Excerpted text Start Marker
But I sometimes wonder for myself, if, like we mentioned before, if keeping busy is a cover up for my lack of satisfaction in the Lord. And so because I’m not actually sure that his promise is true when he says he’s going to provide me life and life abundant. I’m kind of over here, just trying to figure out if I can find that life somewhere else.

And it’s actually a little bit scary to trust him. It’s a little bit scary to lay down all the other things that vie for my attention that make me feel important. And trust that he’s the one who is my identity at the end of the day when I rest my pillow, my head upon my pillow at night. So I think some of it is necessary.

Some of it is, you know, the joyous part of the work that we’re doing. And I think some of it is probably the frantic self-driven / you know, culturally influenced need to be someone. To fill ourselves with contentment. And so I think we need to be aware of that. 

Julie Lyles Carr: It seems to me too, that in the topic of multitasking, even when it feels or switch tasking, even when it feels incredibly necessary, just to do the things that need to get done, it prevents us from feeling present. And I’m always 14 steps ahead. I’m not necessarily in this moment because of the level of multitasking that I’m doing. Now, I wanna talk about this very tenderly, this next thing, because I served for many years on a church staff, you are married to a pastor, I’m sure. Exceptionally involved in the life of your family’s church.
Excerpted text End Marker
__Work instruction 1__
From the transcript, copy out every sentence that begins with the word "And".
__Work instruction 2__
Swap "scary" for "frightening" and write out the part of the transcript that begins at the words "But I sometimes" and stops after "it is necessary.".
You won't need the items for any of this.
Provided material Start Marker
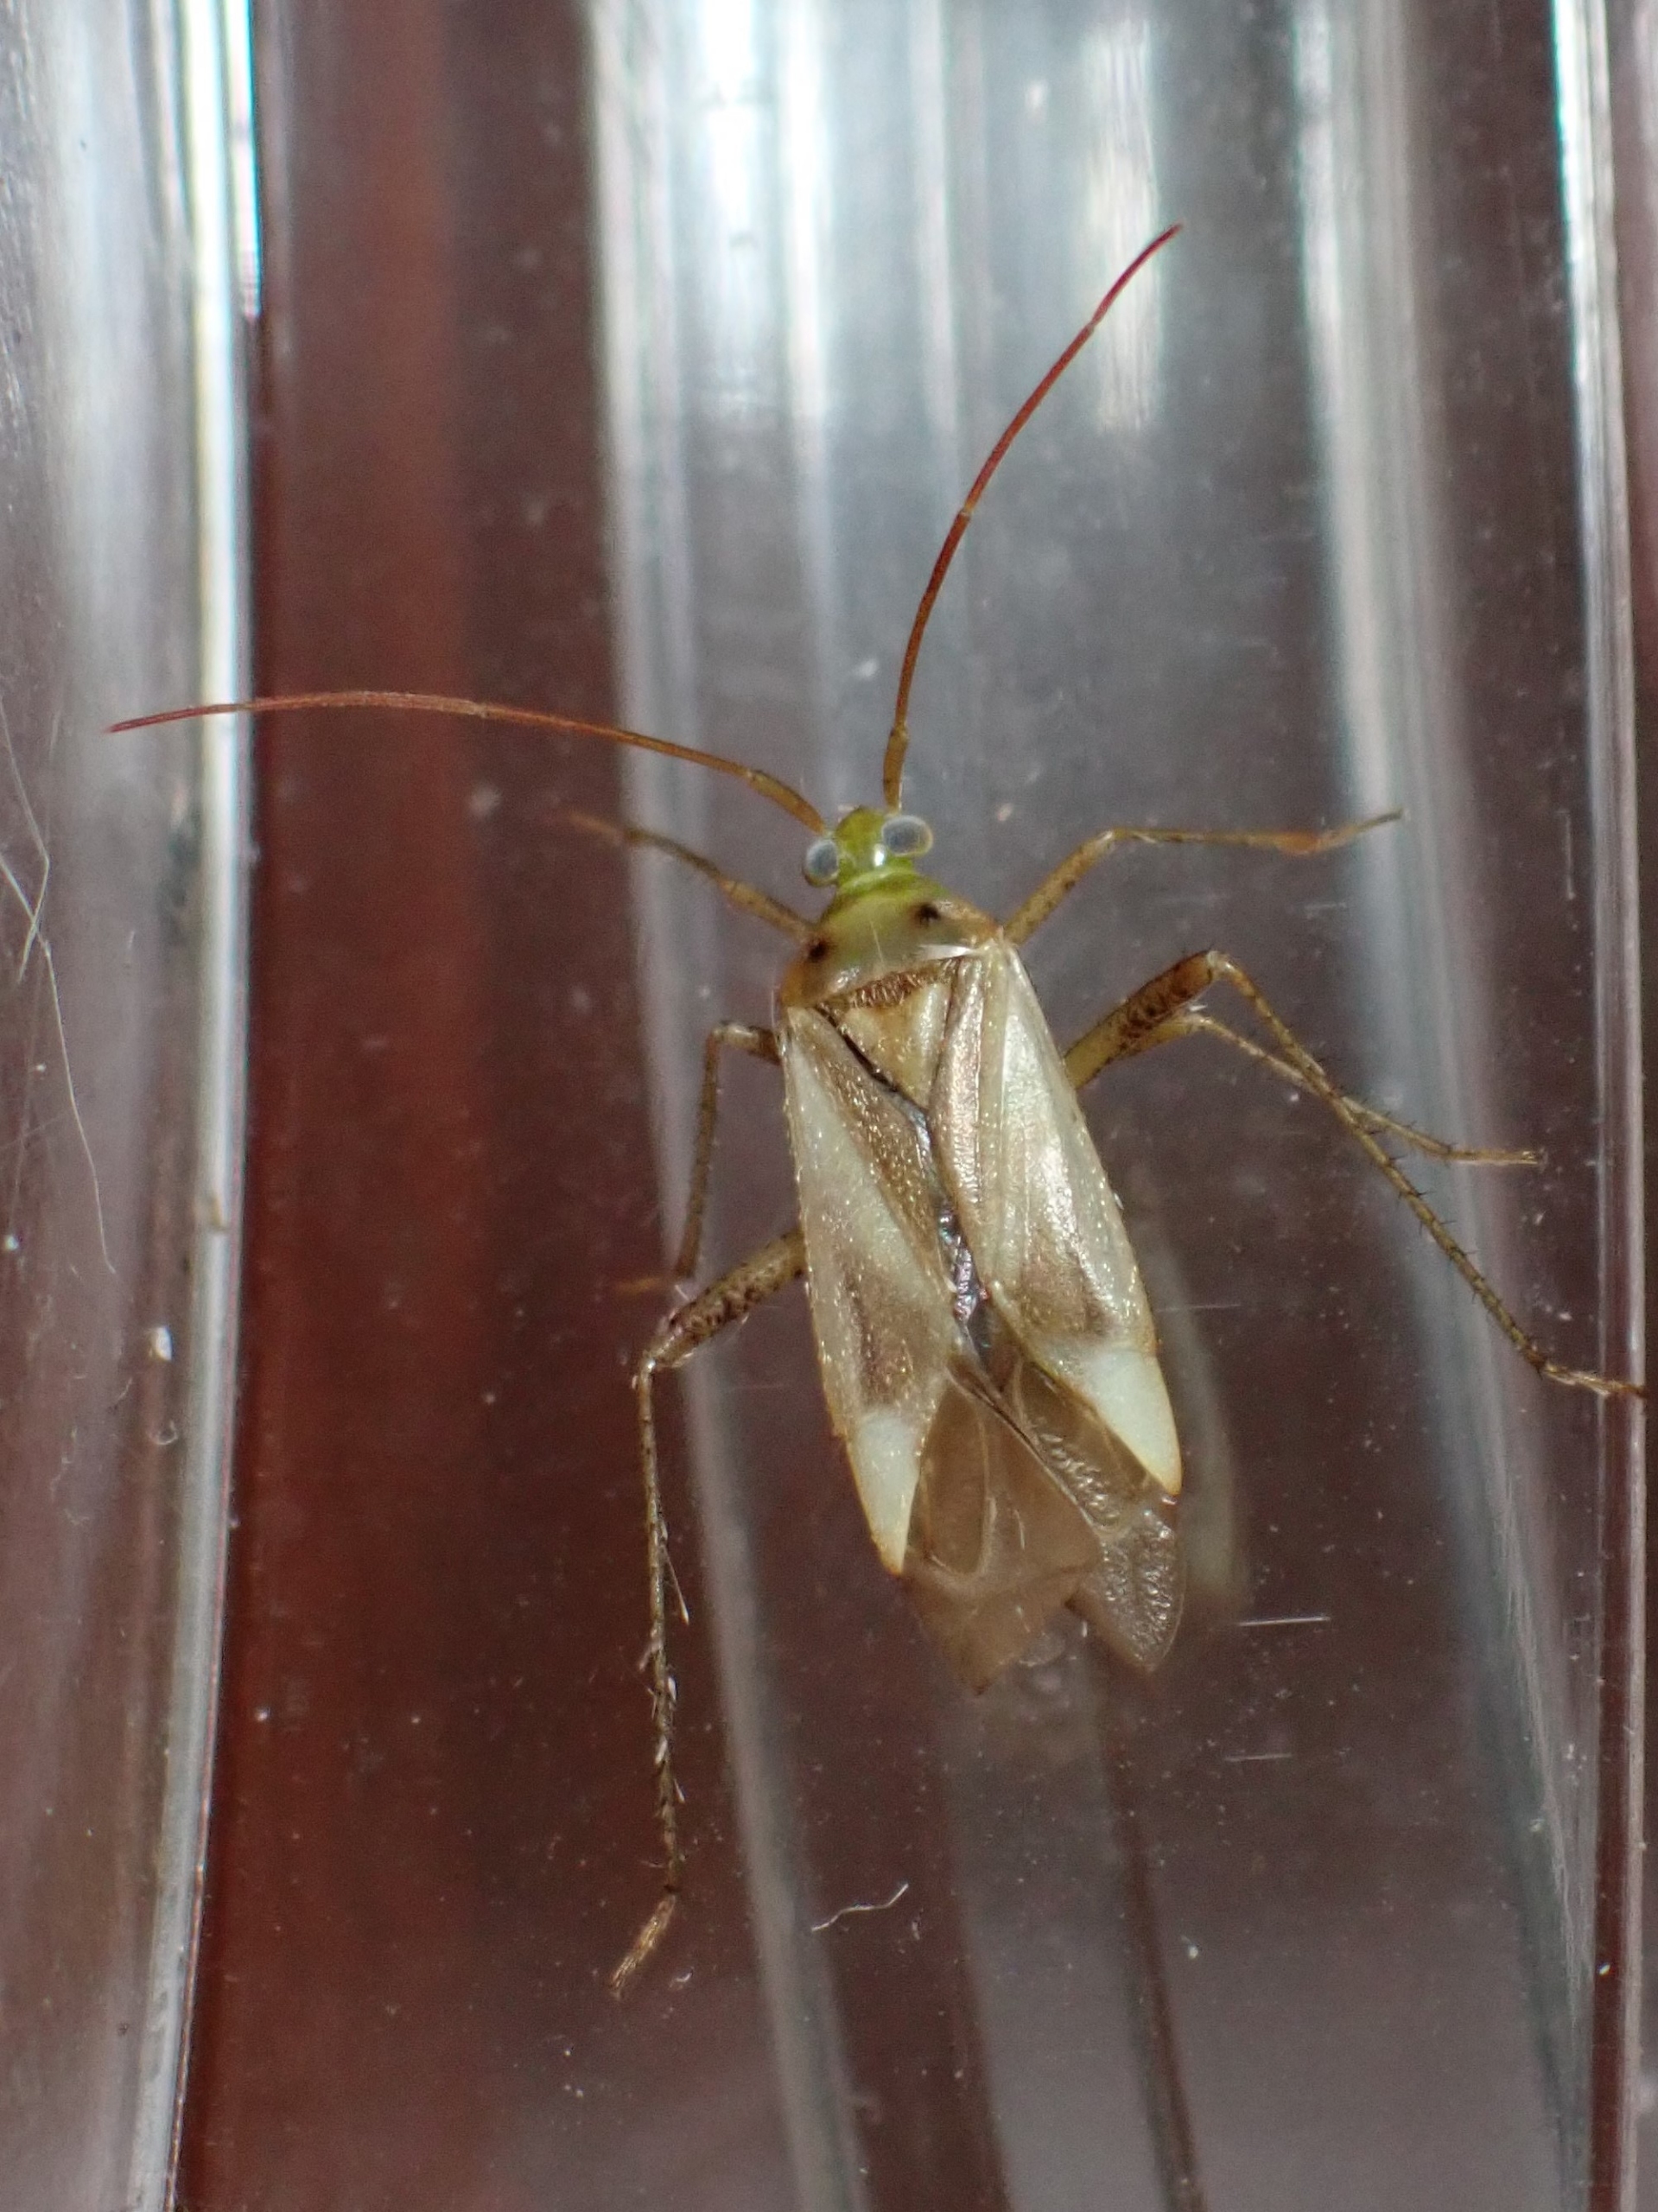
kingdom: Animalia
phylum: Arthropoda
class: Insecta
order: Hemiptera
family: Miridae
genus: Adelphocoris
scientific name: Adelphocoris quadripunctatus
Provided material End Marker
__Reply 1__
And so because I’m not actually sure that his promise is true when he says he’s going to provide me life and life abundant.
And it’s actually a little bit scary to trust him.
And trust that he’s the one who is my identity at the end of the day when I rest my pillow, my head upon my pillow at night.
And I think some of it is probably the frantic self-driven / you know, culturally influenced need to be someone.
And so I think we need to be aware of that.
And I’m always 14 steps ahead.

__Reply 2__
But I sometimes wonder for myself, if, like we mentioned before, if keeping busy is a cover up for my lack of satisfaction in the Lord. And so because I’m not actually sure that his promise is true when he says he’s going to provide me life and life abundant. I’m kind of over here, just trying to figure out if I can find that life somewhere else.

And it’s actually a little bit frightening to trust him. It’s a little bit frightening to lay down all the other things that vie for my attention that make me feel important. And trust that he’s the one who is my identity at the end of the day when I rest my pillow, my head upon my pillow at night. So I think some of it is necessary.